The brain benefits too. During physical activity, muscles release signaling molecules that cross into the brain and stimulate the production of a growth factor called BDNF. This protein supports the survival of existing brain cells and encourages the formation of new connections, particularly in the hippocampus, a region central to memory and mood regulation. High-intensity exercise drives an additional pathway: the lactate your muscles produce during hard efforts travels to the brain and triggers its own chain of signaling that promotes neural plasticity. These overlapping mechanisms help explain why physical activity consistently reduces symptoms of depression and improves cognitive function across age groups.

How Much You Need

The WHO recommends that adults get at least 150 minutes of moderate-intensity physical activity per week, or 75 minutes of vigorous-intensity activity, or an equivalent combination. That works out to roughly 22 minutes a day of brisk walking, or shorter bouts of harder exercise spread across the week. Doing more than the minimum brings additional benefits, with diminishing returns eventually leveling off at higher volumes.

Children and adolescents aged 5 and up need more: at least 60 minutes of moderate-to-vigorous activity every day, including activities that strengthen muscles and bones on at least three days per week. Older adults follow the same 150-minute guideline as younger adults but are also encouraged to include balance and strength training to reduce fall risk. Specific recommendations also exist for pregnant and postpartum women and for people living with chronic conditions or disabilities.

Global Inactivity Levels

Despite the well-established benefits, roughly 31% of adults worldwide, about 1.8 billion people, did not meet recommended activity levels in 2022, according to WHO data published in 2024. Inactivity is more common among women (34%) than men (29%), a gap that persists across regions and income levels. If current trends continue, the WHO projects the problem will worsen.

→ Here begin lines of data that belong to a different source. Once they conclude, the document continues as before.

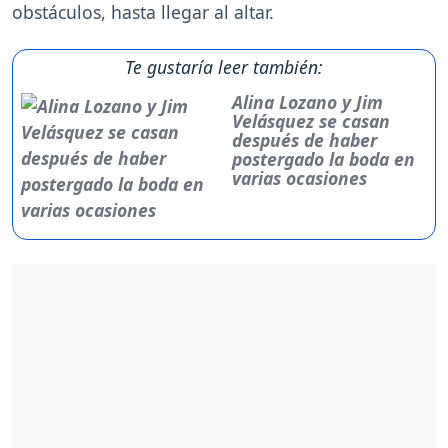
obstáculos, hasta llegar al altar.
Te gustaría leer también:
Alina Lozano y Jim
Velásquez se casan
después de haber
postergado la boda en
varias ocasiones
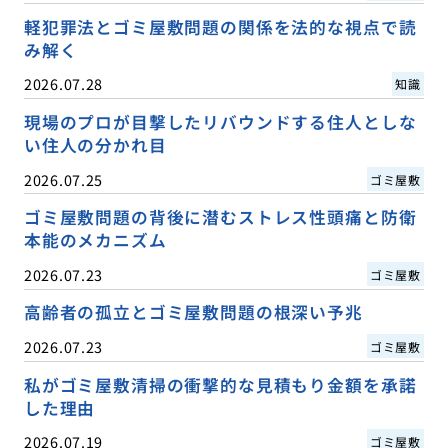
軽犯罪法とゴミ屋敷問題の関係を法的な視点で読
み解く
2026.07.28
知識
現場のプロが目撃したリバウンドする住人としな
い住人の分かれ目
2026.07.25
ゴミ屋敷
ゴミ屋敷問題の背後に潜むストレス性頭痛と防衛
本能のメカニズム
2026.07.23
ゴミ屋敷
高齢者の孤立とゴミ屋敷問題の根深い予兆
2026.07.23
ゴミ屋敷
私がゴミ屋敷清掃の衝撃的な見積もり金額を承諾
した理由
2026.07.19
ゴミ屋敷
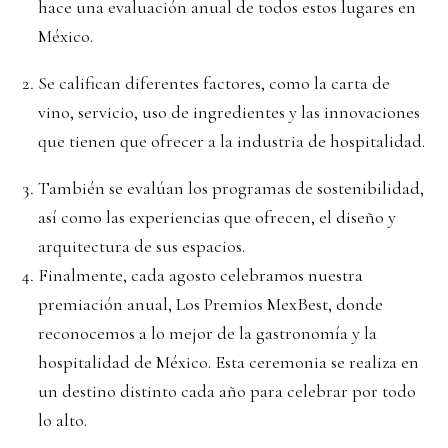
hace una evaluación anual de todos estos lugares en
México.
Se califican diferentes factores, como la carta de
vino, servicio, uso de ingredientes y las innovaciones
que tienen que ofrecer a la industria de hospitalidad.
También se evalúan los programas de sostenibilidad,
así como las experiencias que ofrecen, el diseño y
arquitectura de sus espacios.
Finalmente, cada agosto celebramos nuestra
premiación anual, Los Premios MexBest, donde
reconocemos a lo mejor de la gastronomía y la
hospitalidad de México. Esta ceremonia se realiza en
un destino distinto cada año para celebrar por todo
lo alto.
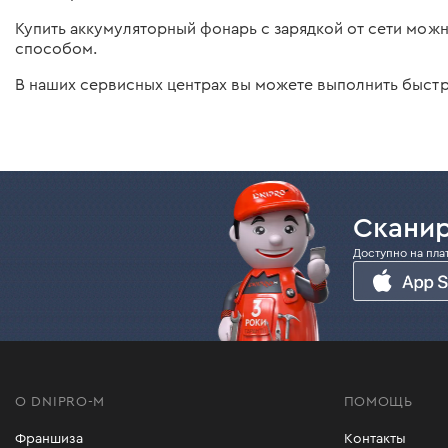
Купить аккумуляторный фонарь с зарядкой от сети можн
способом.
В наших сервисных центрах вы можете выполнить быстро
Сканир
Доступно на пла
О DNIPRO-M
ПОМОЩЬ
Франшиза
Контакты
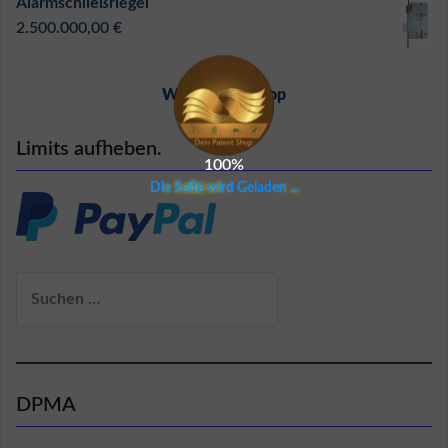
Alarmschließriegel
2.500.000,00
€
Weiter zum Shop
Limits aufheben.
100%
D
i
e
S
e
i
t
e
w
i
r
d
G
e
l
a
d
e
n
.
.
.
Suchen
nach:
DPMA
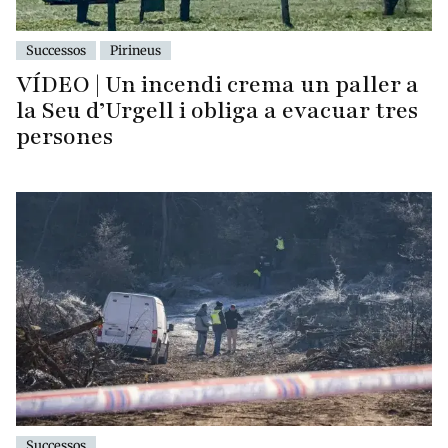
Successos
Pirineus
VÍDEO | Un incendi crema un paller a
la Seu d’Urgell i obliga a evacuar tres
persones
Successos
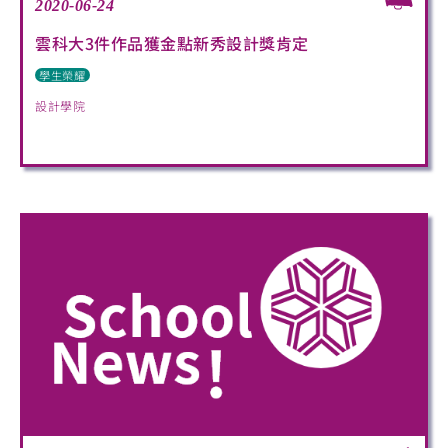
2020-06-24
雲科大3件作品獲金點新秀設計獎肯定
學生榮耀
設計學院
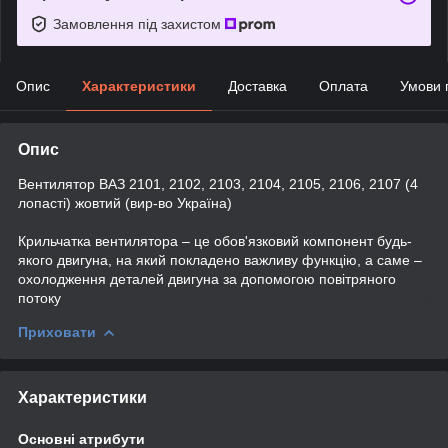
Замовлення під захистом
Опис
Характеристики
Доставка
Оплата
Умови 
Опис
Вентилятор ВАЗ 2101, 2102, 2103, 2104, 2105, 2106, 2107 (4
лопасті) жовтий (вир-во Україна)
Крильчатка вентилятора – це обов'язковий компонент будь-
якого двигуна, на який покладено важливу функцію, а саме –
охолодження деталей двигуна за допомогою повітряного
потоку
Приховати
Характеристики
Основні атрибути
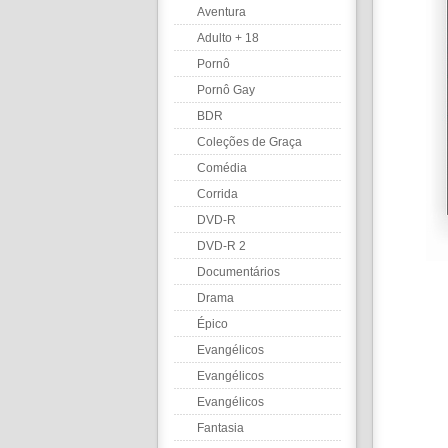
Aventura
Adulto + 18
Pornô
Pornô Gay
BDR
Coleções de Graça
Comédia
Corrida
DVD-R
DVD-R 2
Documentários
Drama
Épico
Evangélicos
Evangélicos
Evangélicos
Fantasia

Sedentary Behavior Is a Separate Risk

Being physically inactive and being sedentary are related but distinct problems. Physical inactivity means not meeting the recommended weekly thresholds for moderate-to-vigorous activity. Sedentary behavior refers to extended time spent sitting, reclining, or lying down during waking hours, any activity requiring 1.5 METs or less. Prolonged sitting at a desk, watching television, and scrolling your phone all qualify.

The important finding is that sedentary behavior carries its own metabolic risks even if you meet the weekly activity guidelines. Someone who runs for 30 minutes each morning but sits for the remaining 15 waking hours still faces elevated health risks from that prolonged sitting. Breaking up long sedentary stretches with short bouts of standing or walking, even just a few minutes every hour, helps offset the effect. The healthiest pattern combines enough weekly exercise with less total time spent sitting.